The answer must restate the records below word for word.

(Provided records begins)

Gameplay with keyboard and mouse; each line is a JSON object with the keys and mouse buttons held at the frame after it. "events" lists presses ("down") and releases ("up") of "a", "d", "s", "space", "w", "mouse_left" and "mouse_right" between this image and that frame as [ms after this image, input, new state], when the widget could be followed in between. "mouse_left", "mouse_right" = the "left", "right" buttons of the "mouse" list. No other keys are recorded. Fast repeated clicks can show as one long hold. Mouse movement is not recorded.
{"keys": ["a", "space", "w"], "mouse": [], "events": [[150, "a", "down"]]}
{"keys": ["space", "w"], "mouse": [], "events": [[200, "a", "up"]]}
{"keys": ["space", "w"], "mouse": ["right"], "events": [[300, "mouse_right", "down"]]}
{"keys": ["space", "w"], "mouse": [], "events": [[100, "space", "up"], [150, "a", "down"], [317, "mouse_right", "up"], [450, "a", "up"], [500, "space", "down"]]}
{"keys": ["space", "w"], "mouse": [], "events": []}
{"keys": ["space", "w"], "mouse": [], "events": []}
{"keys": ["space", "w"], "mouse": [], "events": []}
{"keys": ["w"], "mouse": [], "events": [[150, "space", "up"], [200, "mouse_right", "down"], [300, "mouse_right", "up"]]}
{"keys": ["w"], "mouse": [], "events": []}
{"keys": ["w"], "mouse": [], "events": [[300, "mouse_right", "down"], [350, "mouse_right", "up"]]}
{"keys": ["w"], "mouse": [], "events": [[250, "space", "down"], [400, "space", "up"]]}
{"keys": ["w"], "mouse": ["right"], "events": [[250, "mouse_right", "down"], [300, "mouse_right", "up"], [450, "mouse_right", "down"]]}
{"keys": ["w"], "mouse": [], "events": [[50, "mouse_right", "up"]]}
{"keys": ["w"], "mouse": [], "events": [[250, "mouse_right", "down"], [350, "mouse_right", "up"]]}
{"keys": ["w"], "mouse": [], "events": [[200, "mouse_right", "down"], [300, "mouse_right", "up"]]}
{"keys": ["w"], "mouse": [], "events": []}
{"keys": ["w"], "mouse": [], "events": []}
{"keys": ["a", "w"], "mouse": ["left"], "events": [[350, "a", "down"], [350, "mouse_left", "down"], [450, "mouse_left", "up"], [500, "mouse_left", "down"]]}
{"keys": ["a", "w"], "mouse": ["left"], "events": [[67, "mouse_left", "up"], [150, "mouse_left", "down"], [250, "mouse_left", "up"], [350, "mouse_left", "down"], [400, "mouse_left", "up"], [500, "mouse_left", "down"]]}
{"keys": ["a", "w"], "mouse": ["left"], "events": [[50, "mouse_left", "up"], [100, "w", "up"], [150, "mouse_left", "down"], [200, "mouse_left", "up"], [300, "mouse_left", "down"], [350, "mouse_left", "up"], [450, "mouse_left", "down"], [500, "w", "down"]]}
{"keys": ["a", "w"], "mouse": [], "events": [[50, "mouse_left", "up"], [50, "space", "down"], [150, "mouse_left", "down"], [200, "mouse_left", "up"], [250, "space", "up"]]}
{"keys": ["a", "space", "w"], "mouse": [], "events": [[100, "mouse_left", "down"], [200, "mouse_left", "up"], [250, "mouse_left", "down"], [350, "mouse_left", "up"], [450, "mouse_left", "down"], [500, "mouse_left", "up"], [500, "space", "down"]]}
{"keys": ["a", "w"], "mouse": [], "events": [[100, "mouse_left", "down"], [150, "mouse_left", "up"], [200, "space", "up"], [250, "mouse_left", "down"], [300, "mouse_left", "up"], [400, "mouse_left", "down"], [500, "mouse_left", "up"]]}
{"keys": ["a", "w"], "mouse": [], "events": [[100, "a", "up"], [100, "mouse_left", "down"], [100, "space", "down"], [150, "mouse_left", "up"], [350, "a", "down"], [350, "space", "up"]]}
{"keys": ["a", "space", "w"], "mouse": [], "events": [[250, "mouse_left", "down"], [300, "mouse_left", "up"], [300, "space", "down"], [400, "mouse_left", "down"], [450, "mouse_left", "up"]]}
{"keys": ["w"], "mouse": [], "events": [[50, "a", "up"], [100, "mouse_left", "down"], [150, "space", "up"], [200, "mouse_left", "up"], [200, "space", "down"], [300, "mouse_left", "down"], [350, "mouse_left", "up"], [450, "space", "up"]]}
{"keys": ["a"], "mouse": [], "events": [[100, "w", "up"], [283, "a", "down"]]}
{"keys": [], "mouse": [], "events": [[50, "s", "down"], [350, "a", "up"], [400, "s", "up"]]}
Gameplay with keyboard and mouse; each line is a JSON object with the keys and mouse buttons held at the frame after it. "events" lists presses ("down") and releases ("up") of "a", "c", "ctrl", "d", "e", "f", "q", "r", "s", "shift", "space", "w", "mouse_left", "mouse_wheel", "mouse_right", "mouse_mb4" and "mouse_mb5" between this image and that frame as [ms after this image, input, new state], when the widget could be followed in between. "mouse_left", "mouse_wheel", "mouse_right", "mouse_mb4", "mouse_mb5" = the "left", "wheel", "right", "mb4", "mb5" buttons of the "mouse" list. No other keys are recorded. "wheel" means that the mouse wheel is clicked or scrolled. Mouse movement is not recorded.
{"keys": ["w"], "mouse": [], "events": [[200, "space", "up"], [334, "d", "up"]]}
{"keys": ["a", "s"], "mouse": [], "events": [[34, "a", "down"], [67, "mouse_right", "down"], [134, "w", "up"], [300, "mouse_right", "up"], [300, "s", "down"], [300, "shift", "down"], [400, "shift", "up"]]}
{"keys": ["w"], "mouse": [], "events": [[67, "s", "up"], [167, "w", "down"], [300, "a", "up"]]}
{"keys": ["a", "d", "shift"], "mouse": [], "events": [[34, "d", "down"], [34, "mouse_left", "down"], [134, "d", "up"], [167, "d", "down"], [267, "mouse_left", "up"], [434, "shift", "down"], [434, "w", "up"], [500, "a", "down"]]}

(Provided records ends)

▶ **Answer space**:
Gameplay with keyboard and mouse; each line is a JSON object with the keys and mouse buttons held at the frame after it. "events" lists presses ("down") and releases ("up") of "a", "d", "s", "space", "w", "mouse_left" and "mouse_right" between this image and that frame as [ms after this image, input, new state], when the widget could be followed in between. "mouse_left", "mouse_right" = the "left", "right" buttons of the "mouse" list. No other keys are recorded. Fast repeated clicks can show as one long hold. Mouse movement is not recorded.
{"keys": ["a", "space", "w"], "mouse": [], "events": [[150, "a", "down"]]}
{"keys": ["space", "w"], "mouse": [], "events": [[200, "a", "up"]]}
{"keys": ["space", "w"], "mouse": ["right"], "events": [[300, "mouse_right", "down"]]}
{"keys": ["space", "w"], "mouse": [], "events": [[100, "space", "up"], [150, "a", "down"], [317, "mouse_right", "up"], [450, "a", "up"], [500, "space", "down"]]}
{"keys": ["space", "w"], "mouse": [], "events": []}
{"keys": ["space", "w"], "mouse": [], "events": []}
{"keys": ["space", "w"], "mouse": [], "events": []}
{"keys": ["w"], "mouse": [], "events": [[150, "space", "up"], [200, "mouse_right", "down"], [300, "mouse_right", "up"]]}
{"keys": ["w"], "mouse": [], "events": []}
{"keys": ["w"], "mouse": [], "events": [[300, "mouse_right", "down"], [350, "mouse_right", "up"]]}
{"keys": ["w"], "mouse": [], "events": [[250, "space", "down"], [400, "space", "up"]]}
{"keys": ["w"], "mouse": ["right"], "events": [[250, "mouse_right", "down"], [300, "mouse_right", "up"], [450, "mouse_right", "down"]]}
{"keys": ["w"], "mouse": [], "events": [[50, "mouse_right", "up"]]}
{"keys": ["w"], "mouse": [], "events": [[250, "mouse_right", "down"], [350, "mouse_right", "up"]]}
{"keys": ["w"], "mouse": [], "events": [[200, "mouse_right", "down"], [300, "mouse_right", "up"]]}
{"keys": ["w"], "mouse": [], "events": []}
{"keys": ["w"], "mouse": [], "events": []}
{"keys": ["a", "w"], "mouse": ["left"], "events": [[350, "a", "down"], [350, "mouse_left", "down"], [450, "mouse_left", "up"], [500, "mouse_left", "down"]]}
{"keys": ["a", "w"], "mouse": ["left"], "events": [[67, "mouse_left", "up"], [150, "mouse_left", "down"], [250, "mouse_left", "up"], [350, "mouse_left", "down"], [400, "mouse_left", "up"], [500, "mouse_left", "down"]]}
{"keys": ["a", "w"], "mouse": ["left"], "events": [[50, "mouse_left", "up"], [100, "w", "up"], [150, "mouse_left", "down"], [200, "mouse_left", "up"], [300, "mouse_left", "down"], [350, "mouse_left", "up"], [450, "mouse_left", "down"], [500, "w", "down"]]}
{"keys": ["a", "w"], "mouse": [], "events": [[50, "mouse_left", "up"], [50, "space", "down"], [150, "mouse_left", "down"], [200, "mouse_left", "up"], [250, "space", "up"]]}
{"keys": ["a", "space", "w"], "mouse": [], "events": [[100, "mouse_left", "down"], [200, "mouse_left", "up"], [250, "mouse_left", "down"], [350, "mouse_left", "up"], [450, "mouse_left", "down"], [500, "mouse_left", "up"], [500, "space", "down"]]}
{"keys": ["a", "w"], "mouse": [], "events": [[100, "mouse_left", "down"], [150, "mouse_left", "up"], [200, "space", "up"], [250, "mouse_left", "down"], [300, "mouse_left", "up"], [400, "mouse_left", "down"], [500, "mouse_left", "up"]]}
{"keys": ["a", "w"], "mouse": [], "events": [[100, "a", "up"], [100, "mouse_left", "down"], [100, "space", "down"], [150, "mouse_left", "up"], [350, "a", "down"], [350, "space", "up"]]}
{"keys": ["a", "space", "w"], "mouse": [], "events": [[250, "mouse_left", "down"], [300, "mouse_left", "up"], [300, "space", "down"], [400, "mouse_left", "down"], [450, "mouse_left", "up"]]}
{"keys": ["w"], "mouse": [], "events": [[50, "a", "up"], [100, "mouse_left", "down"], [150, "space", "up"], [200, "mouse_left", "up"], [200, "space", "down"], [300, "mouse_left", "down"], [350, "mouse_left", "up"], [450, "space", "up"]]}
{"keys": ["a"], "mouse": [], "events": [[100, "w", "up"], [283, "a", "down"]]}
{"keys": [], "mouse": [], "events": [[50, "s", "down"], [350, "a", "up"], [400, "s", "up"]]}
Gameplay with keyboard and mouse; each line is a JSON object with the keys and mouse buttons held at the frame after it. "events" lists presses ("down") and releases ("up") of "a", "c", "ctrl", "d", "e", "f", "q", "r", "s", "shift", "space", "w", "mouse_left", "mouse_wheel", "mouse_right", "mouse_mb4" and "mouse_mb5" between this image and that frame as [ms after this image, input, new state], when the widget could be followed in between. "mouse_left", "mouse_wheel", "mouse_right", "mouse_mb4", "mouse_mb5" = the "left", "wheel", "right", "mb4", "mb5" buttons of the "mouse" list. No other keys are recorded. "wheel" means that the mouse wheel is clicked or scrolled. Mouse movement is not recorded.
{"keys": ["w"], "mouse": [], "events": [[200, "space", "up"], [334, "d", "up"]]}
{"keys": ["a", "s"], "mouse": [], "events": [[34, "a", "down"], [67, "mouse_right", "down"], [134, "w", "up"], [300, "mouse_right", "up"], [300, "s", "down"], [300, "shift", "down"], [400, "shift", "up"]]}
{"keys": ["w"], "mouse": [], "events": [[67, "s", "up"], [167, "w", "down"], [300, "a", "up"]]}
{"keys": ["a", "d", "shift"], "mouse": [], "events": [[34, "d", "down"], [34, "mouse_left", "down"], [134, "d", "up"], [167, "d", "down"], [267, "mouse_left", "up"], [434, "shift", "down"], [434, "w", "up"], [500, "a", "down"]]}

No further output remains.